Cette accession est le signe d’une crise de pouvoir dans un cadre de continuité. Mais en même temps, l’ouverture vers d’autres possibilités de gouvernement, de rapprochement avec le parti socialiste. Dans l’immédiat après-Frêche, c’est la victoire d’un certain frêchisme contre des candidats qui étaient éventuellement prêts à tourner la page de manière un peu plus nette avec les Gardois et les Audois. La faiblesse de la région est de se présenter comme une petite compétition interdépartementale, où ce sont les Pyrénées-Orientales et l’Hérault de Navarro qui donnaient le ton au Gard et à l’Aude.
Est-ce que la nomination de Robert Navarro comme premier vice-président de la Région, n’est pas une erreur stratégique pour réintégrer les 58 membres frêchistes au sein du Parti socialiste ?
Cela pourrait être une erreur stratégique si la réintégration des 58, et particulièrement des Héraultais dans ce lot, était un objectif impératif. La stratégie adoptée consiste au contraire à maintenir une frontière entre le parti lui-même et l’appareil politique régional. Dans une logique de maintien d’autonomisation d’un Parti socialiste en Languedoc-Roussillon, cette stratégie peut se comprendre d’emblée dans l’après-Frêche. Si on avait liquidé immédiatement l’appareil du parti socialiste héraultais au sens de Navarro, le président de la région se serait rendu dépendant de l’autre clan. Il devait négocier avec l’autre branche du parti socialiste composé par Vézinhet, Alliès. L’idée est de compter sur les conseillers régionaux qui vont procéder à l’élection du président. Ce n’est pas une élection populaire mais une élection entre pairs, donc il fallait tenir compte des forces vives des conseillers régionaux. A terme, la stratégie est de dire que le PS est obligé de réintégrer les exclus héraultais dans la perspective des primaires. Cette fédération est quand même un bastion du Parti Socialiste.
Maintenant que Jean-Pierre Moure est à la tête de l’agglomération, le projet d’une « grande agglomération » va-t-il pouvoir aboutir ?
Jean-Pierre Moure n’est pas la reproduction de Georges Frêche. C’est un personnage à part qui peut se tourner vers la constitution d’une grande agglomération. Le plus logique serait une métropole jusqu’à Sète mais politiquement, c’est délicat. La région de Montpellier a toujours été un foyer de contentieux intercommunal très vif avec des entrées et des sorties du périmètre.
Est-ce que le film Le Président apporte un réel éclairage sur la personnalité de l’homme politique ?
Le film apporte beaucoup d’éclairage sur la politique sous Frêche, sur une forme de vide du quotidien d’une politique en campagne.

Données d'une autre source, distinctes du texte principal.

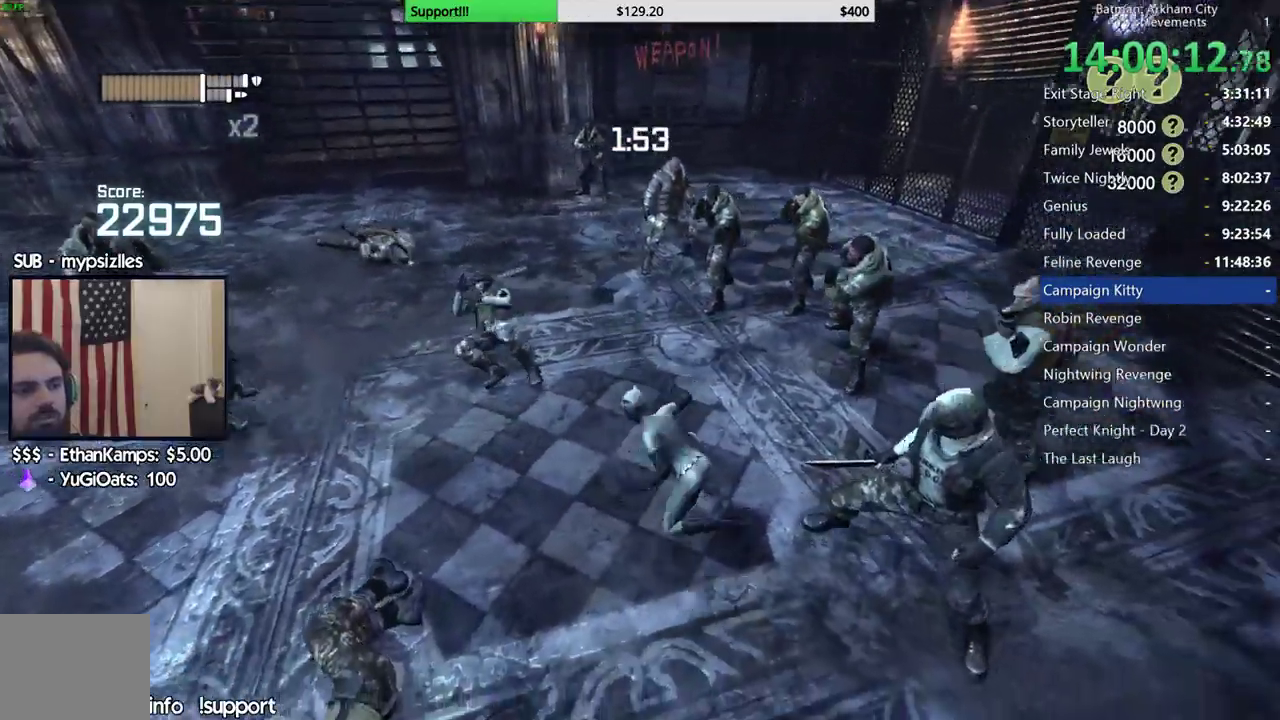
{"buttons": [], "left_stick": "up-left", "right_stick": "center", "events": [[117, "right_stick", "center"], [183, "L2", "down"], [183, "X", "down"], [333, "L2", "up"], [333, "X", "up"]]}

Il montre aussi le rapport ambivalent de la jeune garde, comme Frédéric Bort, qui apparaît encore plus cynique, encore moins ouverte à l’expression d’une vision politique que Georges Frêche. C’est un film qui se déroule durant une période très particulière de la vie politique de Frêche où l’on ne parle absolument pas de l’action publique, de projets. On se gargarise sur une vague populiste, sur un petit monde politique local et régional, du coup ça ne traduit pas ce que Frêche était en politique pendant les 33 années de son action à l’échelle de Montpellier et de la région depuis 2004. C’est une vision épuisée du Frêchisme.